The barefoot Christine Nilsson in remote Sweden had little chance, but she won the admiration of the world for her wondrous power of song, combined with rare womanly grace.
"Let me say in regard to your adverse worldly circumstances," says Dr. Talmage to young men, "that you are on a level now with those who are finally to succeed. Mark my words, and think of it thirty years from now. You will find that those who are then the millionaires of this country, who are the orators of the country, who are the poets of the country, who are the strong merchants of the country, who are the great philanthropists of the country,—mightiest in the church and state,—are now on a level with you, not an inch above you, and in straightened circumstances.
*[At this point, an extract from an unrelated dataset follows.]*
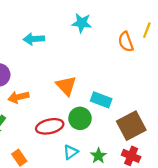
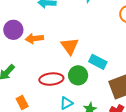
orange arrow: (18, 97) -> (34, 39), moved

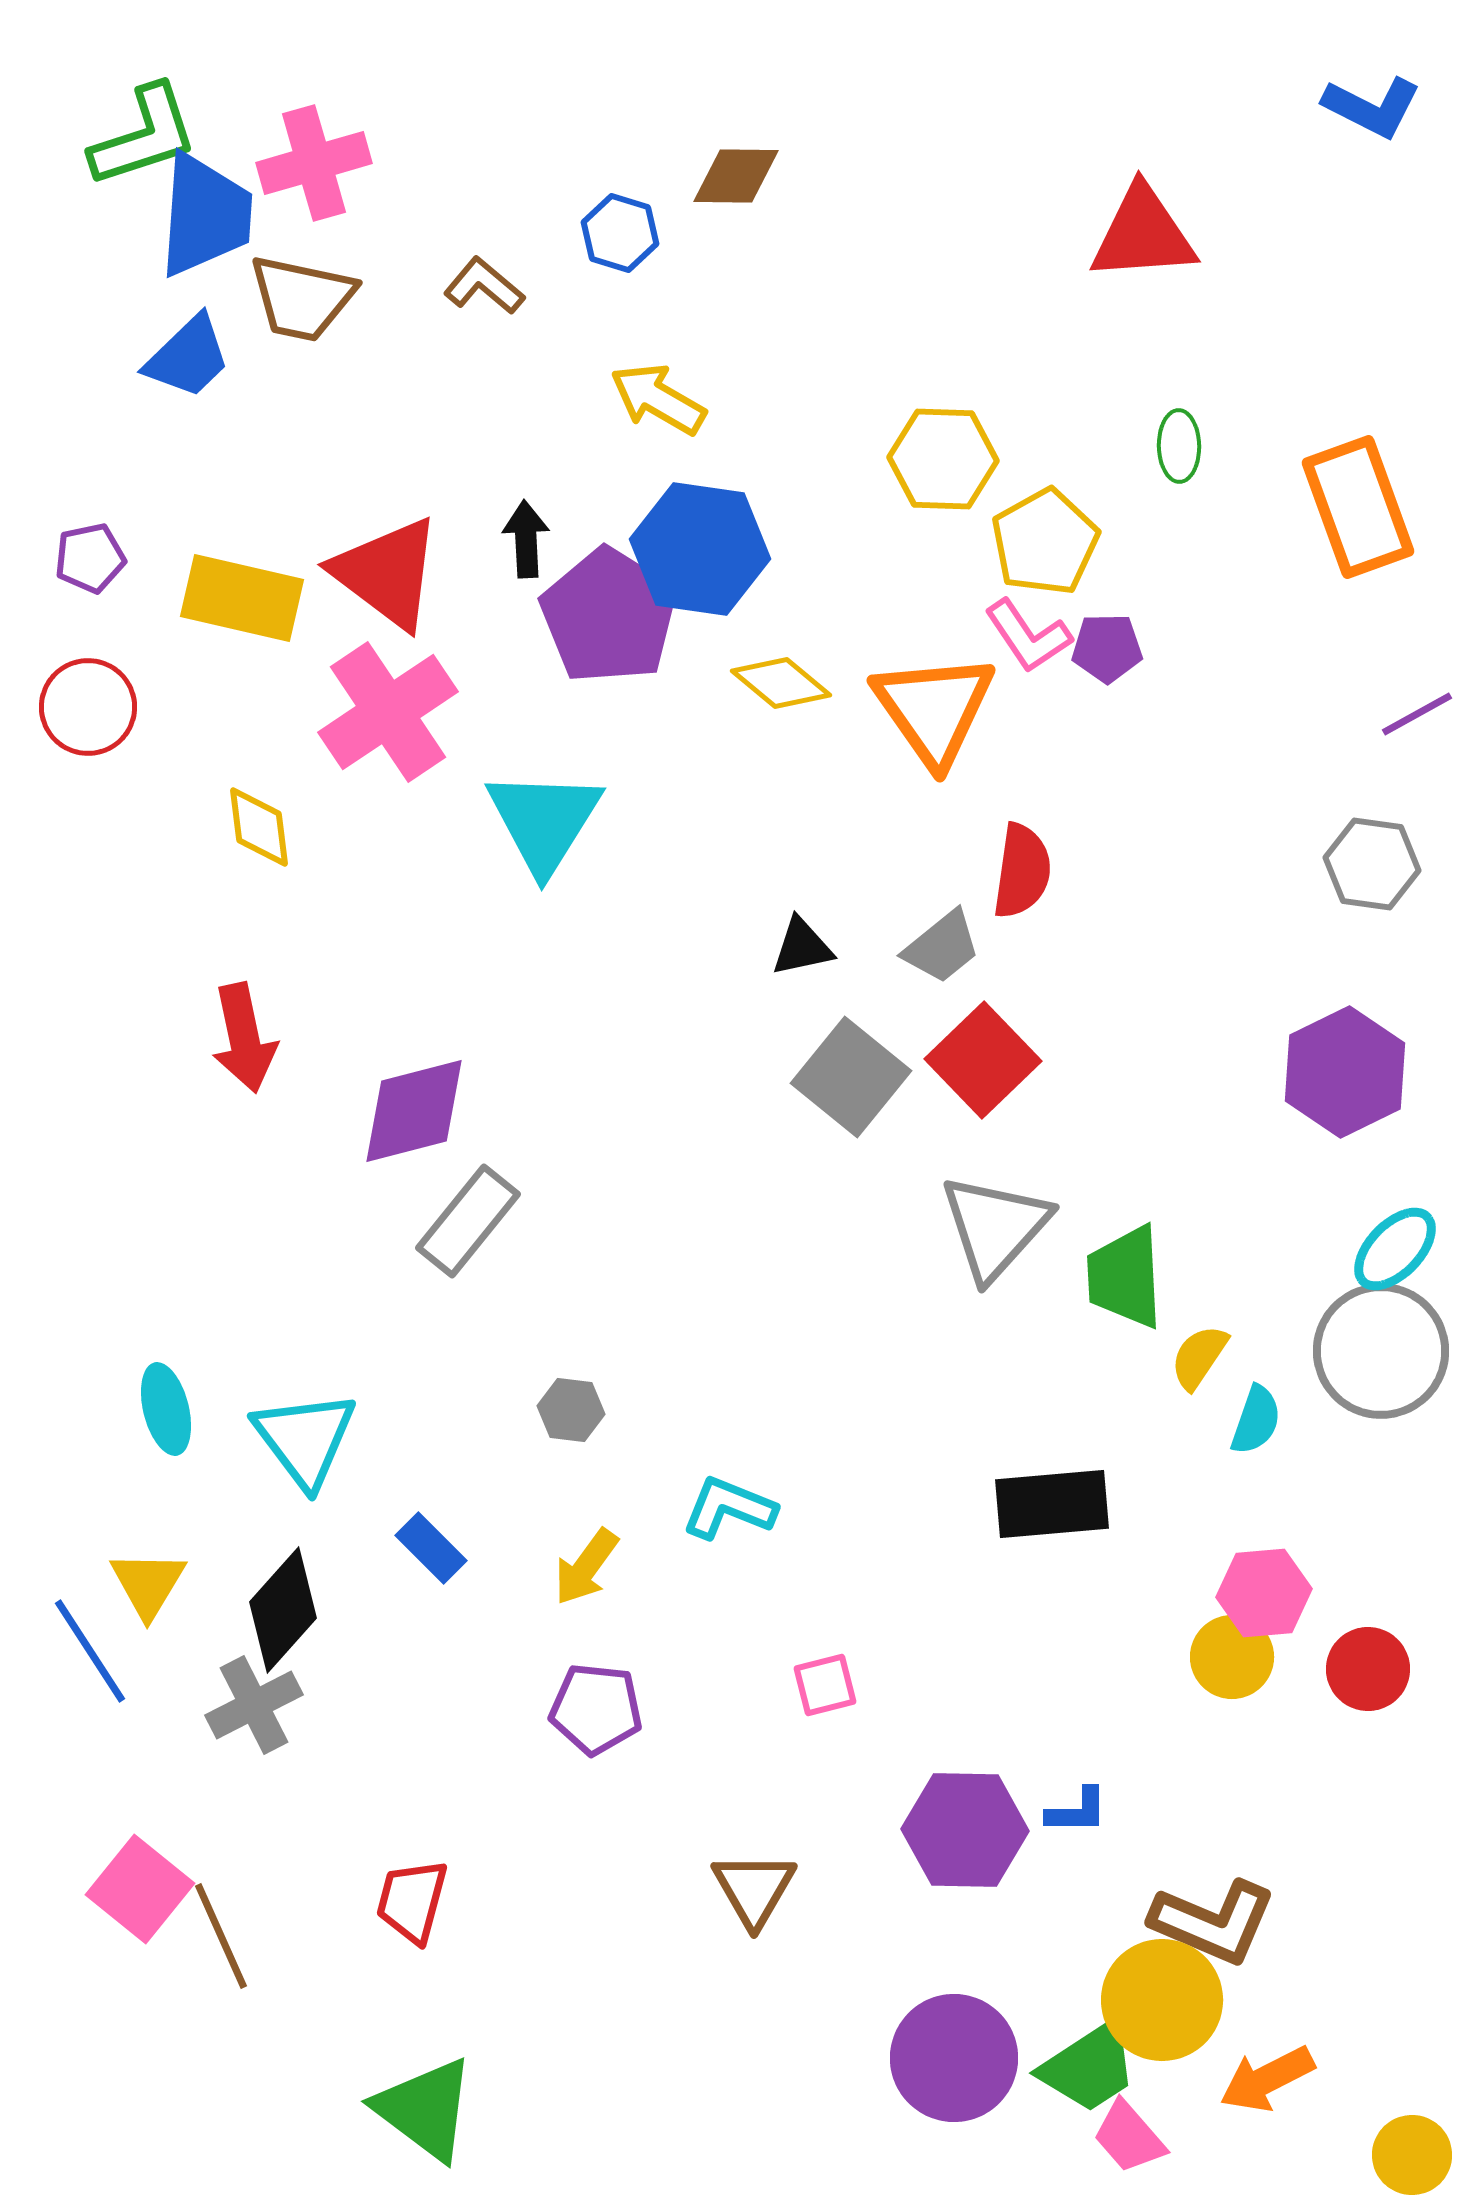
"No outfit, no capital to start with? Young man, go down to the library and get some books, and read of what wonderful mechanism God gave you in your hand, in your foot, in your eye, in your ear, and then ask some doctor to take you into the dissecting-room and illustrate to you what you have read about, and never again commit the blasphemy of saying you have no capital to start with. Equipped? Why, the poorest young man is equipped as only the God of the whole universe could afford to equip him."
A newsboy is not a very promising candidate for success or honors in any line of life. A young man can't set out in life with much less chance than when he starts his "daily" for a living. Yet the man who more than any other is responsible for the industrial regeneration of this continent started in life as a newsboy on the Grand Trunk Railway. Thomas Alva Edison was then about fifteen years of age. He had already begun to dabble in chemistry, and had fitted up a small itinerant laboratory. One day, as he was performing some occult experiment, the train rounded a curve, and the bottle of sulphuric acid broke. There followed a series of unearthly odors and unnatural complications. The conductor, who had suffered long and patiently, promptly ejected the youthful devotee, and in the process of the scientist's expulsion added a resounding box upon the ear.